Exercise set.
1. Using the episode summary of the Black Dynamite Christmas transcript, explain in one to three sentences why Black Dynamite is distracted even though he loves the holidays.
2. Carry the Black Dynamite Christmas transcript forward from its final line, writing what comes next in the same line-by-line dialogue style.

Text section.
Content starts
Black Dynamite (2011–2015): Season 1, Episode 4 - A Crisis for Christmas or The Dark Side of the Dark Side of the Moon - full transcript

It's Christmastime at The Whorephanage, and while Black Dynamite loves the holidays, he's distracted by a problem: what can he get the orphans for Christmas?

♪ He's Dynamite ♪

♪ So dynamite ♪

♪ Ooohhh, ooohhh ♪

♪ Ooohhh ♪

♪ Ahhhh ♪

♪ He's Dynamite ♪

♪ Dy-no, dy-no ♪

♪ Ooohhh, ooohhh ♪

♪ Oooohhhh ♪

♪ Dynamite! Dynamite! ♪

This week...



Bitch, get your hands off my sack.

I got to deliver to Santa,
and I'll be right back.

Special delivery Bullhorn is the name,

and laying pipe across the
whole North Pole is my game.

Ain't no letters worse than the
ones that come from orpheens.

Their stories break your heart
and make you want to shoot that

morphine.

"All I want for Christmas is
some parents with no arms

and no legs so they can never
shoot smack and run away.

Little Orphan Penny."

But this year, not only
have these orpheens lost

their holiday excite,
they also lost their

like for their sole legal
guardian, Black Dynamite!

♪ Check them hos,
but keep them jolly ♪



♪ Fa-la-la-la-la, la-la-la-la ♪

♪ It's Christmas,
so don't choke nobody ♪

♪ Fa-la-la-la-la, la-la-la-la ♪

♪ No, we don't do gay apparel ♪

♪ No, no, no, no, no, no ♪

♪ Hell, no, no ♪

♪ Uh, can't think of shit
that rhymes with apparel ♪

♪ Fa-la-la-la-la, la-la-la-la ♪

All right, who wants to help

Black Dynamite spruce
up this Douglas fir?
Content ends
Saved data entries
Content starts
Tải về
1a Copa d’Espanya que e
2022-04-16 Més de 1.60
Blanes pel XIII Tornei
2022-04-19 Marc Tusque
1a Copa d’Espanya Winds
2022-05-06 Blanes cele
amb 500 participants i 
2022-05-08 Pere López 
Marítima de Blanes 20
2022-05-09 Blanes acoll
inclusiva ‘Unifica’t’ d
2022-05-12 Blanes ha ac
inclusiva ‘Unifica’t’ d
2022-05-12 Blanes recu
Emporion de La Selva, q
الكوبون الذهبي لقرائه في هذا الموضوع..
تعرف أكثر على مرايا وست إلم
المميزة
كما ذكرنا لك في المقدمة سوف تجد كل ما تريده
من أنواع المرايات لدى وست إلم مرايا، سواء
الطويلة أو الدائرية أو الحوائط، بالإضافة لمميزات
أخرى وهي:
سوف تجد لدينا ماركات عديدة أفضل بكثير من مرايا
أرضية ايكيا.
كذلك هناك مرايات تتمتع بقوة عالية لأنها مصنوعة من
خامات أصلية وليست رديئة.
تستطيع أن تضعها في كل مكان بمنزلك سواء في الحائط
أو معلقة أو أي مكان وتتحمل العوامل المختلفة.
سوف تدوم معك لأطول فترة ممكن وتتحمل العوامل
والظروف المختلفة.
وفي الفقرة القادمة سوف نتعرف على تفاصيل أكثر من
Content ends
Answers given.
1. Black Dynamite is distracted because he faces a problem at The Whorephanage during Christmastime: he does not know what he can get the orphans for Christmas.

2.
I'm starting to get the feeling
that me and that cricket are the

only ones with
any Christmas spirit.

What gives?

It ain't Christmas,
Black Dynamite.

It's you.

Me?

I've been giving these
children the Christmas of

their miserable, little lives.

Do you mean like yesterday,
when you took them to see Santa?

Ho, ho, ho.

What do you want for Christmas?

♪ Dynamite! Dynamite ♪

Little motherless Penny ain't
no ho-ho-ho, Santa Claus!

She's a goddamn orphan!

Now say it!

Least I apologized.

I think you might
be missing the point.

The point is I spent the
rest of the day doing what

they wanted to do.

Snowball fi-i-i-ght!

Suey! Suey! Suey!

♪ Dynamite! Dynamite ♪

Black Dyna... mite,
you... ain't shit.

I gave him some ice for his
little ruptured spleen and

broken pelvis.

That shit was in the
spirit of seasonal fun,

which brings to mind the amazing
job of decorating we did!

Now, little orphan Arnold,
plug it in!

See right here...

This is what Christmas
is all about!

This is not what
Christmas is all abo-o-ut!

Hmm, you're saying
all the time, care,

and effort I put into Christmas
was really just a selfish ego

trip in which I tried
to project some fantasy

of a happy childhood
I never had?

Mm-hmm.

Damn.

Self-awareness is a cold mother.

I know this ain't gonna
be fair on y'all,

but here goes.

Scram, I say! Scram!

Split the scene, you turkeys!

Get out of my Christmas!

Girl, don't worry.

He gonna see us in
a few minutes.

I'll see y'all in a few minutes.

Told you.

Black Dynamite, I'm gonna give
it to you straight with no

shit in a crock.

You might cop hos by the flock,
but sometimes you ain't the most

likeable motherfucker
on the block.

Hey, man, you
can't help it if you just unlikeable, B.D.

You got to blame that
on Mama and your Daddy.

If I can't even get them
to like me on Christmas,

then what's the point of
feeding and sheltering and

putting clothes on these little

motherfuckers in the
first place?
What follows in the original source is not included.